Quote Originally Posted by [b
Quote[/b] (Beorhtwulf @ July 25 2004,15:43)]Massive garrissons are usually pointless and costly. The only garrisson size that matters is the 100 troop garrisson. Anything above this is only useful for holding down a recently conquered disloyal province to stop it revolting while it adjusts to your rule. Once you've occupied for a few years the population will adjust (and the religion if necessary). This isn't due to the actual size of the garrisson you had there, it's due to your actual occupation of the province. More troops does not increase loyalty any faster, you have to keep them loyal with a large garrissons presence as well as spies and any loyalty improving buildings.
the 100 garrison is pretty much a standard. You do need it because otherwise you will get the bandit type of rebellion, IIRC.
You may need bigger garrisons for the more rebellious provinces, and for deep in-land provinces (distance from the king is very important).
But more troops sure DO increase loyalty. That is exactly how you maintain a decent level of loyalty when you conquer a province: put a lot of troops in there, until they get used to it and you don't need as many troops.

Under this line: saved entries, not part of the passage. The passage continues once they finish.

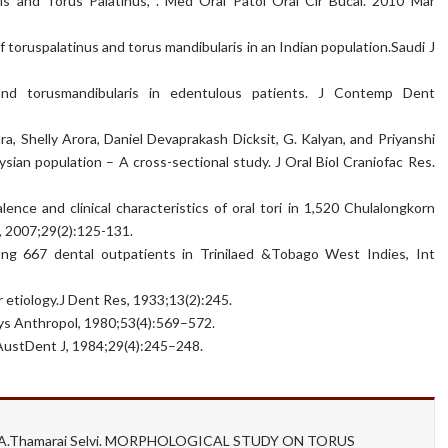
is and Torus Palatinus, . Med Oral Patol Oral Cir Bucal. 2010 Mar
 toruspalatinus and torus mandibularis in an Indian population.Saudi J
and torusmandibularis in edentulous patients. J Contemp Dent
, Shelly Arora, Daniel Devaprakash Dicksit, G. Kalyan, and Priyanshi
ysian population – A cross-sectional study. J Oral Biol Craniofac Res.
ence and clinical characteristics of oral tori in 1,520 Chulalongkorn
t, 2007;29(2):125-131.
ong 667 dental outpatients in Trinilaed &Tobago West Indies, Int
 etiology.J Dent Res, 1933;13(2):245.
hys Anthropol, 1980;53(4):569–572.
. AustDent J, 1984;29(4):245–248.
an, A.Thamarai Selvi. MORPHOLOGICAL STUDY ON TORUS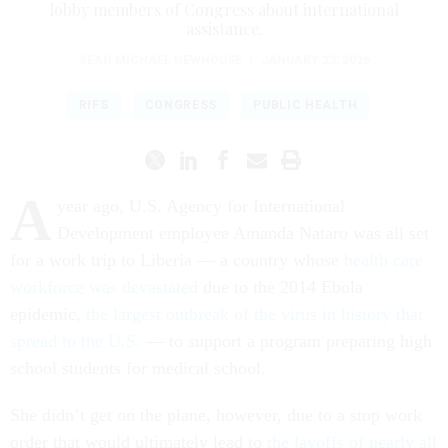
lobby members of Congress about international
assistance.
SEAN MICHAEL NEWHOUSE
|
JANUARY 23, 2026
RIFS
CONGRESS
PUBLIC HEALTH
A
year ago, U.S. Agency for International
Development employee Amanda Nataro was all set
for a work trip to Liberia — a country whose
health care
workforce was devastated
due to the 2014 Ebola
epidemic,
the largest outbreak of the virus in history that
spread to the U.S.
— to support a program preparing high
school students for medical school.
She didn’t get on the plane, however, due to a stop work
order that would ultimately lead to
the layoffs of nearly all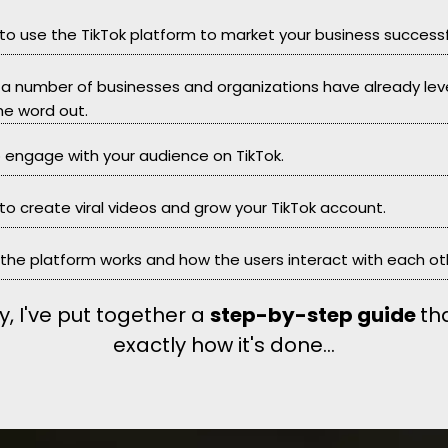
 to use the TikTok platform to market your business successfu
at a number of businesses and organizations have already le
he word out.
to engage with your audience on TikTok.
 to create viral videos and grow your TikTok account.
 the platform works and how the users interact with each ot
y, I've put together a
step-by-step guide
th
exactly how it's done...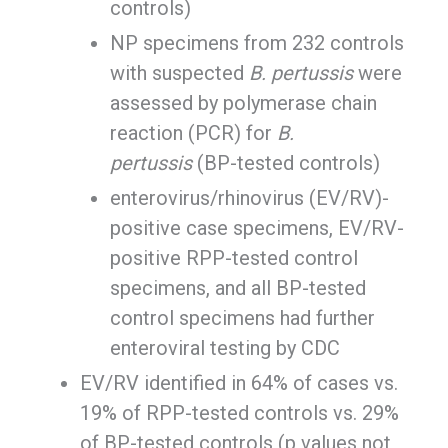
controls)
NP specimens from 232 controls
with suspected
B. pertussis
were
assessed by polymerase chain
reaction (PCR) for
B.
pertussis
(BP-tested controls)
enterovirus/rhinovirus (EV/RV)-
positive case specimens, EV/RV-
positive RPP-tested control
specimens, and all BP-tested
control specimens had further
enteroviral testing by CDC
EV/RV identified in 64% of cases vs.
19% of RPP-tested controls vs. 29%
of BP-tested controls (p values not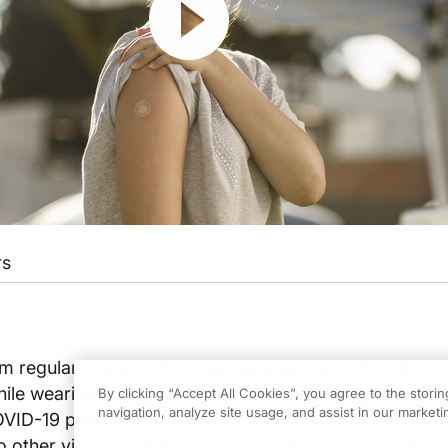
rs
regularly fends off numerous attackers with little to
le wearing masks and getting vaccinated saved milli
By clicking “Accept All Cookies”, you agree to the stori
navigation, analyze site usage, and assist in our marketin
COVID-19 pandemic, these preventative measures also
to other viruses like RSV. Learn more as Dr. Brian Mc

But for the initial period (which varies a lot from case to case, as Sociopsychoactive well pointed), that is practically the ONLY way to boost loyalty: lots and lots of troops (peasants are as good as anything else).

And btw, there seems to be a lot of confusion about the loyalty threshold.
You need it above 100% to prevent all but one kind of rebellions: re-emergences. For that, you need it to be above 120%. Pre-VI autotax is set to 100%; VI sets it such that loyalty is always above 120%.